*Directions for this task:*
From the records below, put the lines starting with the one containing "left hip: (886, 391, -4)" and ending with the one containing "left shoulder: (985, 253, -3)" into a numbered list, with both of those lines included and any blank lines left out.

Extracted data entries
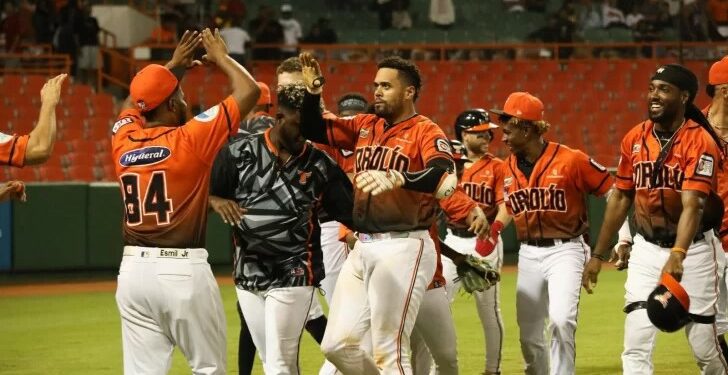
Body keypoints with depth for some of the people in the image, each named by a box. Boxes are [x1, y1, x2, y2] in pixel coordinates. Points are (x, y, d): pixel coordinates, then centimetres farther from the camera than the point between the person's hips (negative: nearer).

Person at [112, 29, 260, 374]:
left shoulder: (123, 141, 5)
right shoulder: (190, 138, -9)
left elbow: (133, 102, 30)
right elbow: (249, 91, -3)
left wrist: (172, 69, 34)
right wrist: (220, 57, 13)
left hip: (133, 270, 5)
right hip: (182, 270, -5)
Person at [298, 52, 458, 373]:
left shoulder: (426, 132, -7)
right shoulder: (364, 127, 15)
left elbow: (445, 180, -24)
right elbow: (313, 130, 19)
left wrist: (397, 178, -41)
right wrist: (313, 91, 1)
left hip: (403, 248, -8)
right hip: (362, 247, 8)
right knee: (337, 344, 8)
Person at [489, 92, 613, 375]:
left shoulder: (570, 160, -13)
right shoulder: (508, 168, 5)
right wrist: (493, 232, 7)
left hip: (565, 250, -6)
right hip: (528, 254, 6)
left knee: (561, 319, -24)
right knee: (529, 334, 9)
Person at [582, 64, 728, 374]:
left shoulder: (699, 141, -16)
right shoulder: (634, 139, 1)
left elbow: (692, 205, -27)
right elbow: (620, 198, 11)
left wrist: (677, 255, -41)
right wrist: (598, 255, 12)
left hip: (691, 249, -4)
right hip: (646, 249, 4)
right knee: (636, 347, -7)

---

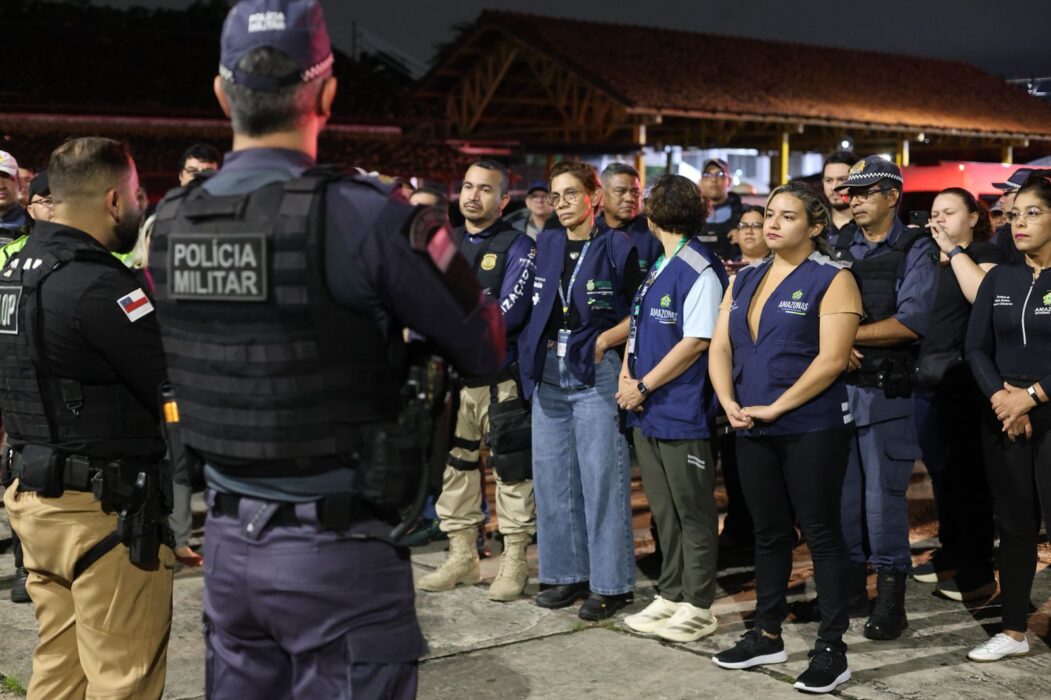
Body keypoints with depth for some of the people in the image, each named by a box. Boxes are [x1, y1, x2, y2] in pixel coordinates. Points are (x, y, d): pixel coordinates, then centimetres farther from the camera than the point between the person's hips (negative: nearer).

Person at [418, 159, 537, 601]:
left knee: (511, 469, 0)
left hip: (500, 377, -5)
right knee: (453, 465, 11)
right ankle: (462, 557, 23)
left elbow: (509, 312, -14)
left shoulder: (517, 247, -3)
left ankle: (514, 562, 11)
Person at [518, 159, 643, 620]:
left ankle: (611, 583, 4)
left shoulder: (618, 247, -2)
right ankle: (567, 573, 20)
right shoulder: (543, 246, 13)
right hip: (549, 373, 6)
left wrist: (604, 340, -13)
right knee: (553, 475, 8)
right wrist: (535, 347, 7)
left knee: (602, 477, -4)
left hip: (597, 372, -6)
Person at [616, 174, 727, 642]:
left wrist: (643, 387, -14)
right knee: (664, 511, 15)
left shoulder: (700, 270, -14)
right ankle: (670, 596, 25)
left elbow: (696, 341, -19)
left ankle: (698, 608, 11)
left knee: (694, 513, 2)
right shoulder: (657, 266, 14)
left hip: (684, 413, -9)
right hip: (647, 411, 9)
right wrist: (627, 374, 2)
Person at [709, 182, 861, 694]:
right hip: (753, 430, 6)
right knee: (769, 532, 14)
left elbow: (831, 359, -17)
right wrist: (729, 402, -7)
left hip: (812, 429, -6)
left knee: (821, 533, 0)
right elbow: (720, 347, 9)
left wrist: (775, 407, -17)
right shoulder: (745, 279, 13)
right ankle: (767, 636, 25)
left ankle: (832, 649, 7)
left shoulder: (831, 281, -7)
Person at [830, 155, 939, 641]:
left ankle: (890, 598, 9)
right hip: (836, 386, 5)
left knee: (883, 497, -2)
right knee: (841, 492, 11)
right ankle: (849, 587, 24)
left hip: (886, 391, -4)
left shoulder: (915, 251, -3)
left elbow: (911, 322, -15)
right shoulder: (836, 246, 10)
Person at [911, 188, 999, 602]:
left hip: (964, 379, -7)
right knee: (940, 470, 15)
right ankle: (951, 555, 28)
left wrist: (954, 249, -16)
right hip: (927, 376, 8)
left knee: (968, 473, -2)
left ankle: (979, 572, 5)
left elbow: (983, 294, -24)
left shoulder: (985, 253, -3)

*Exercise output:*
1. left hip: (886, 391, -4)
2. left shoulder: (915, 251, -3)
3. left elbow: (911, 322, -15)
4. right shoulder: (836, 246, 10)
5. Person at [911, 188, 999, 602]:
6. left hip: (964, 379, -7)
7. right knee: (940, 470, 15)
8. right ankle: (951, 555, 28)
9. left wrist: (954, 249, -16)
10. right hip: (927, 376, 8)
11. left knee: (968, 473, -2)
12. left ankle: (979, 572, 5)
13. left elbow: (983, 294, -24)
14. left shoulder: (985, 253, -3)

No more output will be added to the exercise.